Marijuana users display dementia symptoms - study

Marijuana users have faster blood flow in their brains, even after a month of not smoking, US researchers reported today.

Marijuana users have faster blood flow in their brains, even after a month of not smoking, US researchers reported today.

The findings suggest they have narrowed arteries, similar to patients with high blood pressure and dementia, and could help explain why heavy marijuana users appear to have trouble on memory tests, said researchers at the National Institute on Drug Abuse in Baltimore.

Mr Ronald Herning and Ms Jean Lud Cadet tested 54 marijuana users, who smoked anywhere between two and 350 joints a week, and 18 non-smokers.

They used Doppler sonograms to measure blood flow in volunteers' brains at the beginning of the study and a month later, after everyone agreed to abstain from marijuana for the four weeks.

READ MORE

The smokers had faster blood flow, both at the start and after a month of abstinence, Mr Herning and Ms Cadet reported in the journal Neurology.

The smokers also had a higher pulsatility index score, or PI, which measures the amount of resistance to blood flow.

"The marijuana users had PI values that were somewhat higher than those of people with chronic high blood pressure and diabetes," Mr Herning said.

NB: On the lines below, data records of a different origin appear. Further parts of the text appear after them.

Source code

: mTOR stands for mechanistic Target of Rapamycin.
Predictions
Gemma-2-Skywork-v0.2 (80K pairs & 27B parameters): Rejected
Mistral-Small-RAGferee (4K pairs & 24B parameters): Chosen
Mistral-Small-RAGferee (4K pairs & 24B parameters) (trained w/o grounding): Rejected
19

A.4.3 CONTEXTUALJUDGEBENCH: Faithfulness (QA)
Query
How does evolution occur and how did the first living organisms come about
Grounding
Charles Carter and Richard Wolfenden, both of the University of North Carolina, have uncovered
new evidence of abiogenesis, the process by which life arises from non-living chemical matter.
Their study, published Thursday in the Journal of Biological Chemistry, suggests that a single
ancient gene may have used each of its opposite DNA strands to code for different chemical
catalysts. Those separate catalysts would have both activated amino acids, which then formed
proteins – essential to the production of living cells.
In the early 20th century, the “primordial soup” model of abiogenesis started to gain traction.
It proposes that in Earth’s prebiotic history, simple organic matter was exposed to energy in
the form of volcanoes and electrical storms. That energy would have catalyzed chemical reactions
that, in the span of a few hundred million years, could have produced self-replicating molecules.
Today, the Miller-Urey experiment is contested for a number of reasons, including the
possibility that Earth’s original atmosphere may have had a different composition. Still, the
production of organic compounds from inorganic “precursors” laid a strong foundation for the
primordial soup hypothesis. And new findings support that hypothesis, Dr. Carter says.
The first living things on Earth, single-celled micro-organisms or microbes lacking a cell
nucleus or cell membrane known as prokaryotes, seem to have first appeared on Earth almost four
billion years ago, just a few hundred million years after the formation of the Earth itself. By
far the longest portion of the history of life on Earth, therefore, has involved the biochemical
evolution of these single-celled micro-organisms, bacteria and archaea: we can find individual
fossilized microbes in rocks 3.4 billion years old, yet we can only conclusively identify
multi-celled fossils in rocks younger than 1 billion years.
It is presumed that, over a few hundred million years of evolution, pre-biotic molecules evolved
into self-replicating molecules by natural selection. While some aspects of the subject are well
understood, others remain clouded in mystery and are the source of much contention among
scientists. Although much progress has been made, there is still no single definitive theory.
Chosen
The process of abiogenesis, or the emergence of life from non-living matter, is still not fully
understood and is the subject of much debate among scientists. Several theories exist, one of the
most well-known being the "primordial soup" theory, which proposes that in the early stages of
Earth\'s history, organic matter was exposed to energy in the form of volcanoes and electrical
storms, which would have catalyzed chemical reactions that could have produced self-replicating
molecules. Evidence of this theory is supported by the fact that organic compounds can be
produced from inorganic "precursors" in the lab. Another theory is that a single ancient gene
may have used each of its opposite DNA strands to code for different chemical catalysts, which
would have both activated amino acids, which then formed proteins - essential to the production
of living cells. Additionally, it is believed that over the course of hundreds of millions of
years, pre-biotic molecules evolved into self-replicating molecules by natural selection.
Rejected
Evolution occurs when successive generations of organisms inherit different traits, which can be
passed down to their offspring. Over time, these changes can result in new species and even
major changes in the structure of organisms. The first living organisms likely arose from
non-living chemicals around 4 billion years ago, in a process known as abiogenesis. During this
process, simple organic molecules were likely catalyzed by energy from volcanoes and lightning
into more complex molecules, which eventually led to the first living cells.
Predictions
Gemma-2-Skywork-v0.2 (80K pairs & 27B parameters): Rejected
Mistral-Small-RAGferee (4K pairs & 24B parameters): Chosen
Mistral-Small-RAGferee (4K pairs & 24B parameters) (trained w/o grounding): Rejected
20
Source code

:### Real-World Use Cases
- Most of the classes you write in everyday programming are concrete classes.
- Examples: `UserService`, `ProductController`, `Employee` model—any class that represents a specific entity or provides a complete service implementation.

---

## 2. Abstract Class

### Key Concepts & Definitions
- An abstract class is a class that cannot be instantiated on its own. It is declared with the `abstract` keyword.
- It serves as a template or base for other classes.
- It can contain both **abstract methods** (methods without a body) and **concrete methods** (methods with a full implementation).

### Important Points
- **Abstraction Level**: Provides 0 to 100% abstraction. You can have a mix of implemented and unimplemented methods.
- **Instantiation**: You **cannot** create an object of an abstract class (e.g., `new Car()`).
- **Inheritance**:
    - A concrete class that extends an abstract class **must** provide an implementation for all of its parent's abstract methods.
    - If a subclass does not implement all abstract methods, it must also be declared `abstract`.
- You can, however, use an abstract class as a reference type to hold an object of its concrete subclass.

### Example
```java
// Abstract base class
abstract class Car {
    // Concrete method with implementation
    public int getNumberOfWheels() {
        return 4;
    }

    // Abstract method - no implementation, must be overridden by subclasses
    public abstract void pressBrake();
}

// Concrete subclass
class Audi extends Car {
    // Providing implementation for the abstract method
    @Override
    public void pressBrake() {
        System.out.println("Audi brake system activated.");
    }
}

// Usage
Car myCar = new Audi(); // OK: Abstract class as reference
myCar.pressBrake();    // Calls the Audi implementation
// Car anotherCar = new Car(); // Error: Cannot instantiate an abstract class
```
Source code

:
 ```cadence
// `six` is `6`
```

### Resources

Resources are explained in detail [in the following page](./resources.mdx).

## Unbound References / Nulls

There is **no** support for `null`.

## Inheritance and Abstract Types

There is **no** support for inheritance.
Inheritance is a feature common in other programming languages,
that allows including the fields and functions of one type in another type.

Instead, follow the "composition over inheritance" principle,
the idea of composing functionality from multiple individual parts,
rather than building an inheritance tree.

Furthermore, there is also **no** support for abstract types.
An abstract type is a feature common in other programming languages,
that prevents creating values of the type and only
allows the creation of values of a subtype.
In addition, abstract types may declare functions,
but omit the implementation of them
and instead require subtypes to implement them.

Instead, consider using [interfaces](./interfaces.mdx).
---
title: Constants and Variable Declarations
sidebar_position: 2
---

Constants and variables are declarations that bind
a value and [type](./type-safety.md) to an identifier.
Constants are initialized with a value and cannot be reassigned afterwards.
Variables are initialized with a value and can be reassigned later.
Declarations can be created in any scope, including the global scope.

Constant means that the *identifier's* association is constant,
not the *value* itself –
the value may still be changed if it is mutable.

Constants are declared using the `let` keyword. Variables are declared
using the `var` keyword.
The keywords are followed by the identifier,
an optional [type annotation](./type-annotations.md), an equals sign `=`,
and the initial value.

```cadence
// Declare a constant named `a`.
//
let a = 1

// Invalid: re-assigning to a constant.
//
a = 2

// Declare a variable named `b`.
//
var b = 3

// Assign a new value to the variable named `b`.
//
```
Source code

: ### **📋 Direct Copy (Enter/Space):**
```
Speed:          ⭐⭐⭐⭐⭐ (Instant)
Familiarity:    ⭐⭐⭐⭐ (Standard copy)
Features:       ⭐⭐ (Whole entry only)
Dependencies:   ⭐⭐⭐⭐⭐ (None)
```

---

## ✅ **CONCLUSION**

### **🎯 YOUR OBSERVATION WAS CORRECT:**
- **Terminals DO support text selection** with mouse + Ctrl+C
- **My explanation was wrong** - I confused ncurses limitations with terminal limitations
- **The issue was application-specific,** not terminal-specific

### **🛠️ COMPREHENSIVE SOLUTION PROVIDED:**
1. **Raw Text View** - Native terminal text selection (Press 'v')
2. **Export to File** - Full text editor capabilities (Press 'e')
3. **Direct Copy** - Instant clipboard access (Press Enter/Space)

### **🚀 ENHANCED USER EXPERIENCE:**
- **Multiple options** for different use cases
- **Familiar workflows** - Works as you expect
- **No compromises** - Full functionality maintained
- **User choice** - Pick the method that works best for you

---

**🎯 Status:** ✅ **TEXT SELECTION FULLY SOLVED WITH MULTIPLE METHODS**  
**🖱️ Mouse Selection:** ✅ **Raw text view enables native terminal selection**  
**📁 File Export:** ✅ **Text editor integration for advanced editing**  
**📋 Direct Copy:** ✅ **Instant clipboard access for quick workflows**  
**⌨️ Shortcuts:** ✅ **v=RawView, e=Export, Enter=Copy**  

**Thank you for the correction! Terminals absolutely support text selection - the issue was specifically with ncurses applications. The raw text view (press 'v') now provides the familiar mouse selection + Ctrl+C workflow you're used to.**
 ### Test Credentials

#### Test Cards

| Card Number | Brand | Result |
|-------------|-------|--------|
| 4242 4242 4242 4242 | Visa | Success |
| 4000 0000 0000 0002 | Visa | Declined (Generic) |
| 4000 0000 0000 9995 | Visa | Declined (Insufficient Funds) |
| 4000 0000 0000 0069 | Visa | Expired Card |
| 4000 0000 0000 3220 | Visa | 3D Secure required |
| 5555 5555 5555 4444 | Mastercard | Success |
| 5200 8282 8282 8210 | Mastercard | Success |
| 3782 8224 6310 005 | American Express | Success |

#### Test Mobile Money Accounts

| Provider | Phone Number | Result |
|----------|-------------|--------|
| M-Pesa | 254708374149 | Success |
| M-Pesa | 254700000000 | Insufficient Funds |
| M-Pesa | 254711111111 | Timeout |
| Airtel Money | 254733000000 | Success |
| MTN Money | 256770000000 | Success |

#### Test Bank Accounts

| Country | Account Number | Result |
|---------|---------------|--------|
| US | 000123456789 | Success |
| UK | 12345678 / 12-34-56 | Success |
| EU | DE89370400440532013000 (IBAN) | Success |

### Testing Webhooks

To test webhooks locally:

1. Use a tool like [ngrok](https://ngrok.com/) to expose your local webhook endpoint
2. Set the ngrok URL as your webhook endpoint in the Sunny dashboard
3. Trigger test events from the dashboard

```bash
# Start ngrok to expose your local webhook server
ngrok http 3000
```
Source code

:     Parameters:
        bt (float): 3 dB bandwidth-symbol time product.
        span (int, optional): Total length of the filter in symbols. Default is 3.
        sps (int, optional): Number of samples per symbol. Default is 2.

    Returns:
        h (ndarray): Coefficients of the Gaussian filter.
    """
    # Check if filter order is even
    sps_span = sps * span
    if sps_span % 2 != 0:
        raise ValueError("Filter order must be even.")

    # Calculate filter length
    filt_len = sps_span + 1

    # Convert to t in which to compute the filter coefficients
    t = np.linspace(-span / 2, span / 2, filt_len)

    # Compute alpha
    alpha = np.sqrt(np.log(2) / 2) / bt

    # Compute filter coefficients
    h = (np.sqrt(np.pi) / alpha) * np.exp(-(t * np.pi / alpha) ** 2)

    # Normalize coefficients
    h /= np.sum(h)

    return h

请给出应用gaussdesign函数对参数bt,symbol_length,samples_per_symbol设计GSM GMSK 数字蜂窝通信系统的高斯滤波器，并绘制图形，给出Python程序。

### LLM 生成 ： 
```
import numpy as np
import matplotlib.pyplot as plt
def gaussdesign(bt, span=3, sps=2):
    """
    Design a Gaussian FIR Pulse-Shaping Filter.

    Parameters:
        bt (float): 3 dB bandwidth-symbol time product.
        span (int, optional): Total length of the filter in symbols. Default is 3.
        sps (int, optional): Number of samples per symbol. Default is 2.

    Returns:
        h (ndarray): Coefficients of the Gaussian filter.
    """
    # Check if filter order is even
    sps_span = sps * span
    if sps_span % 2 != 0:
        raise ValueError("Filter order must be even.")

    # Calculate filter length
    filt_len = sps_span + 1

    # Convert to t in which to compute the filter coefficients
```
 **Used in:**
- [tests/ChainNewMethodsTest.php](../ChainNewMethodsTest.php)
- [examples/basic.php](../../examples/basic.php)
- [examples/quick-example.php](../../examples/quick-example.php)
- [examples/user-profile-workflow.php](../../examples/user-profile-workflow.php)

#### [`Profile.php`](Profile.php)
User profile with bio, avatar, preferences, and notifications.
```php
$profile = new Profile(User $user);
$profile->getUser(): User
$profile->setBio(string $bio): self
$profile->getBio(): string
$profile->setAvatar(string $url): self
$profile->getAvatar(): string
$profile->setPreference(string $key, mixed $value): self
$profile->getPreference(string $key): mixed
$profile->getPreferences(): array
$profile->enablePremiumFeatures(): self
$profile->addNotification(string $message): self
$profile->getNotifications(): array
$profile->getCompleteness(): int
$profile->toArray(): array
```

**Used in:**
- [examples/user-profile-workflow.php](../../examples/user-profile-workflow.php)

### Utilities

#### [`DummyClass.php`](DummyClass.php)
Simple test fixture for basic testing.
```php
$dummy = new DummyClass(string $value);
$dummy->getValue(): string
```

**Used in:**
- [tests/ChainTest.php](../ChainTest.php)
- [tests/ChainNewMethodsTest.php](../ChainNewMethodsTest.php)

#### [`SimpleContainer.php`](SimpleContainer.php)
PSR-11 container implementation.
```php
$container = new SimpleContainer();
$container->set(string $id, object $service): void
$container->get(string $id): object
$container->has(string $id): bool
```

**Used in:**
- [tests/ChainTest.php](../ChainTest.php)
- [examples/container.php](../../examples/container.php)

"However, their values were lower than those of people with dementia. This suggests that marijuana use leads to abnormalities in the small blood vessels in the brain."

The researchers found that blood flow improved in people who smoked up to 70 marijuana cigarettes a week - people they defined as moderate users - after a month of avoiding cannabis.

Heavy users, who smoked up to 350 joints a week, saw no change in blood flow even after a month.